Uit de processtukken en het verhandelde tijdens de mondelinge behandeling in hoger beroep is het hof verder het navolgende gebleken.
De man verblijft inmiddels acht maanden in het buitenland. Hij komt de vastgestelde zorgregeling niet na en geeft geen duidelijkheid over wanneer hij terugkeert naar Nederland. De GI kan slechts beperkt, via whatsapp, met de man in contact treden. Bij een gepland contactmoment met [instantie 2] , betrokken bij de behandeling van [minderjarige 1] , is de man niet verschenen. Ondanks de hulpverlening die afgelopen jaren is ingezet, is geen (structurele) verbetering in de houding van de man opgetreden. Hij is niet betrokken bij het leven van de kinderen en geeft feitelijk geen invulling aan het gezag. Hij heeft in onderhavige procedure geen verweer gevoerd en is ook niet tijdens de mondelinge behandeling verschenen.
Wat betreft de communicatie tussen partijen is gebleken dat deze langdurig ernstig is verstoord. De ondertoezichtstelling van de kinderen en de ingezette hulpverlening hebben niet tot een verbetering daarvan geleid. Op dit moment is er geheel geen communicatie tussen partijen en worden er geen verdere mogelijkheden gezien om dit te verbeteren.
5.13.4.
Op grond van voornoemde omstandigheden acht het hof niet te verwachten dat partijen alsnog binnen afzienbare tijd in staat zullen zijn tot behoorlijk overleg en het nemen van (gezags)beslissingen over de kinderen, zodanig dat de kinderen niet langer klem of verloren zitten.
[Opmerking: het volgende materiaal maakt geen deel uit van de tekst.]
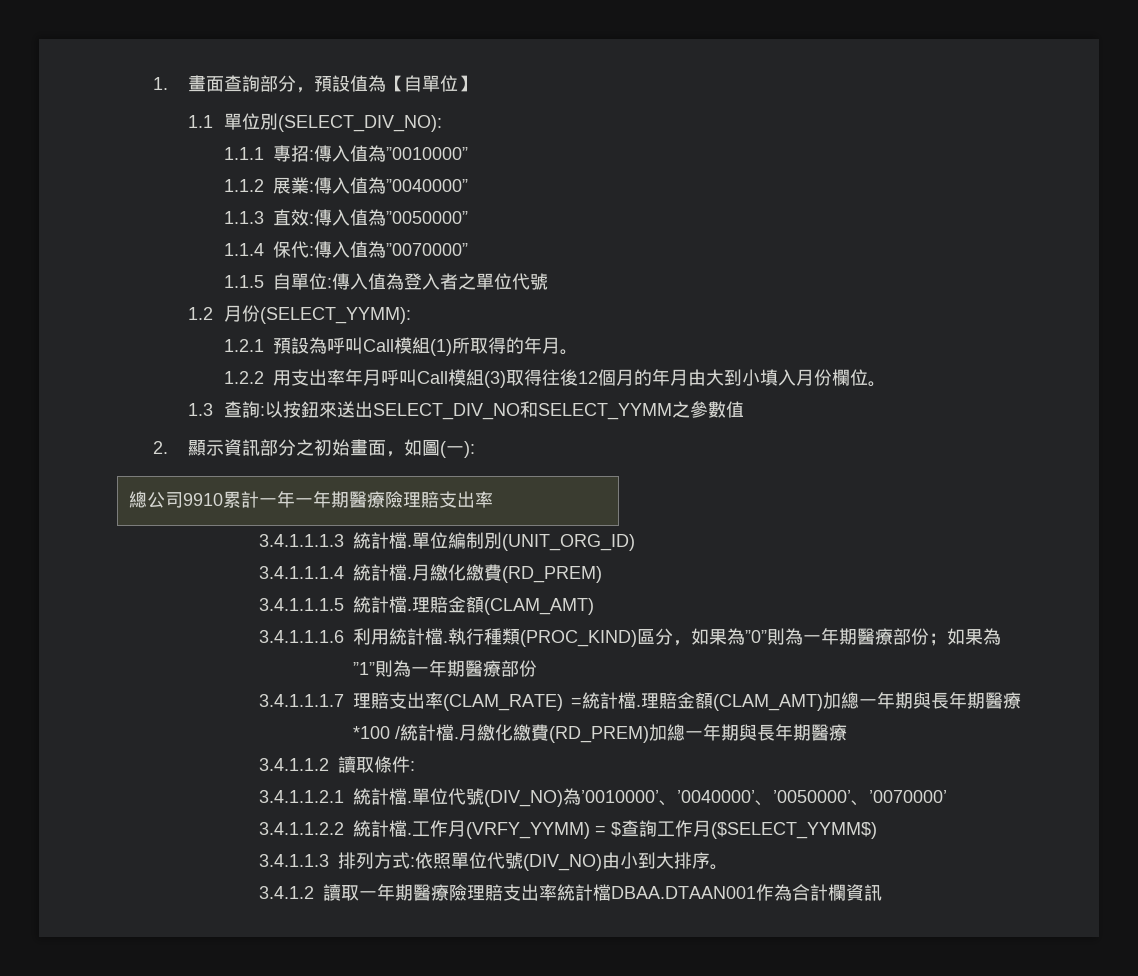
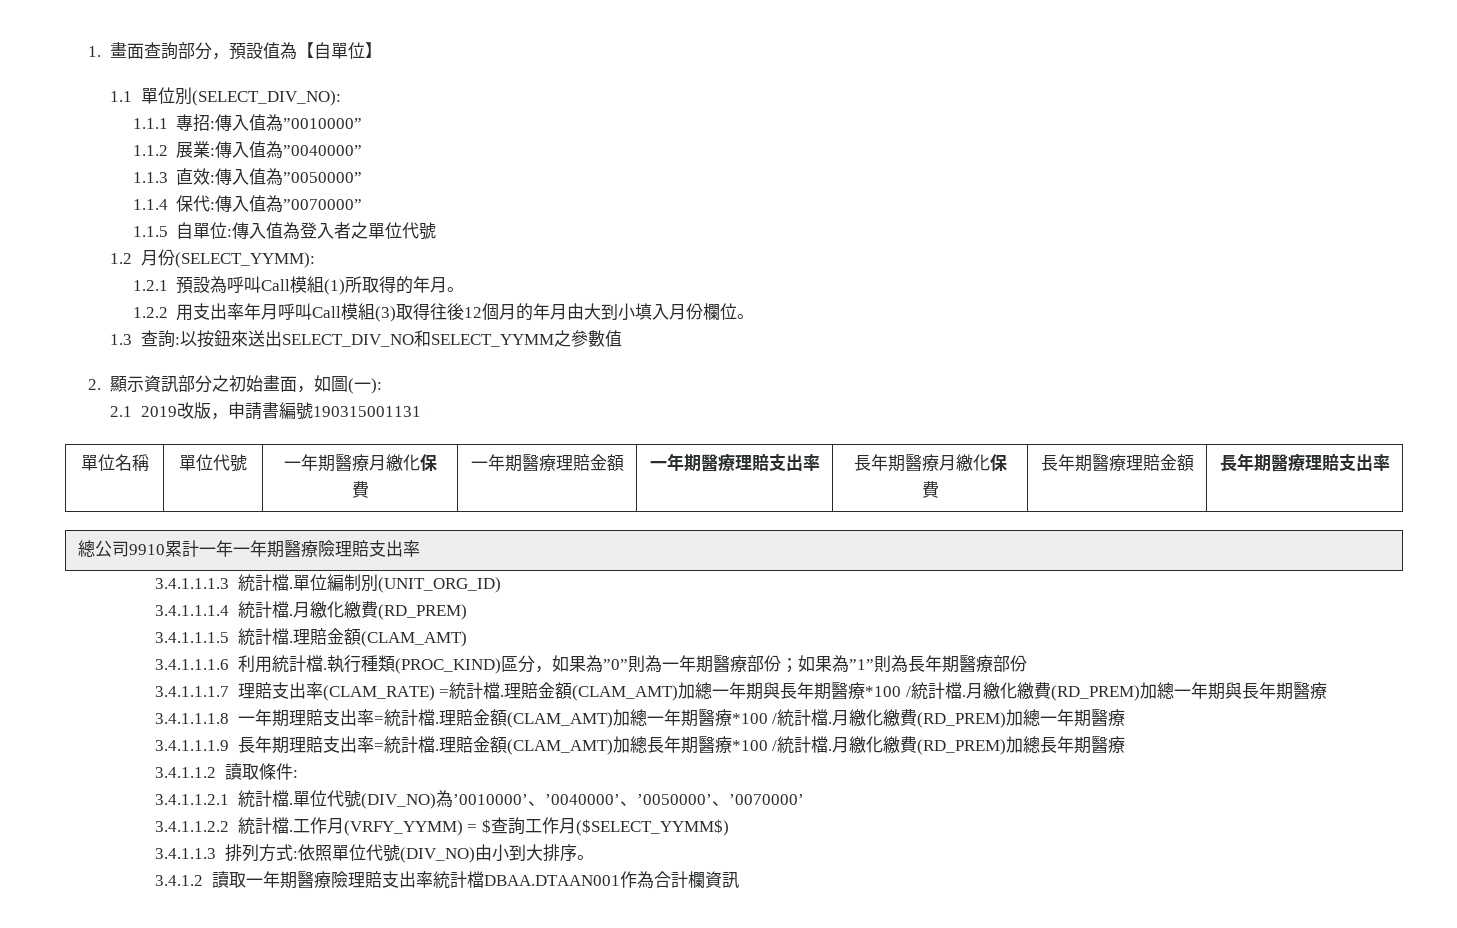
(476, 449) none -> [110,402,421,420] [80,454,149,471] [179,454,247,472] [283,454,437,472] [351,481,369,498] [470,454,624,472] [649,453,820,472] [853,454,1007,472] [921,481,939,498] [1040,454,1194,472] [1219,453,1390,472] // 2.1 2019改版，申請書編號190315001131 // 單位名稱 | 單位代號 | 一年期醫療月繳化保費 | 一年期醫療理賠金額 | 一年期醫療理賠支出率 | 長年期醫療月繳化保費 | 長年期醫療理賠金額 | 長年期醫療理賠支出率
[411,667,430,675] 一 -> [907,656,925,672] 長
(848, 732) none -> [155,709,1126,728] [155,736,1126,755] // 3.4.1.1.1.8一年期理賠支出率=統計檔.理賠金額(CLAM_AMT)加總一年期醫療*100 /統計檔.月繳化繳費(RD_PREM)加總一年期醫療 // 3.4.1.1.1.9長年期理賠支出率=統計檔.理賠金額(CLAM_AMT)加總長年期醫療*100 /統計檔.月繳化繳費(RD_PREM)加總長年期醫療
Daarbij komt dat, doordat de man afwezig is en niet betrokken is bij de kinderen, een feitelijke invulling van het gezamenlijk gezag nu niet mogelijk is en het voor de vrouw en de kinderen onduidelijk is wat zij nog van de man als gezaghebbende ouder kunnen verwachten. Deze situatie heeft weerslag op het functioneren van de vrouw en de stabiliteit van haar gezin. Met de GI en de raad acht het hof het van belang dat de vrouw, door toekenning van het eenhoofdig gezag, gesterkt wordt in haar rol als ouder, zeker gezien de zorgen die over de kinderen spelen. Het hof is daarom van oordeel dat het ook in het belang van de kinderen noodzakelijk is dat de vrouw voortaan alleen het gezag over hen zal uitoefenen.
De slotsom
5.14.
Het hof zal de beschikking waarvan beroep vernietigen, voor zover aan het oordeel van het hof onderworpen, en het verzoek van de vrouw ter zake het gezag alsnog toewijzen.

6.De beslissing

Het hof:
vernietigt de tussen partijen gegeven beschikking van de rechtbank Oost-Brabant van 18 november 2022 voor zover aan het oordeel van het hof onderworpen,
en in zoverre opnieuw rechtdoende:
beëindigt het gezamenlijk gezag van partijen en bepaalt dat het gezag over:
- [minderjarige 1] , geboren op [geboortedatum] 2013 te [geboorteplaats] , en
- [minderjarige 2] , geboren op [geboortedatum] 2014 te [geboorteplaats] ,
aan de vrouw alleen toekomt;
verzoekt de griffier krachtens het bepaalde in het Besluit Gezagsregisters een afschrift van
deze uitspraak toe te zenden aan de griffier van de rechtbank Oost-Brabant, team familie- en jeugdrecht, ter attentie van het centraal gezagsregister;
verklaart deze beschikking tot zover uitvoerbaar bij voorraad.
Deze beschikking is gegeven door mrs. E.M.C. Dumoulin, E.P. de Beij en K.A. Boshouwers en is op 8 juni 2023 uitgesproken in het openbaar in tegenwoordigheid van de griffier.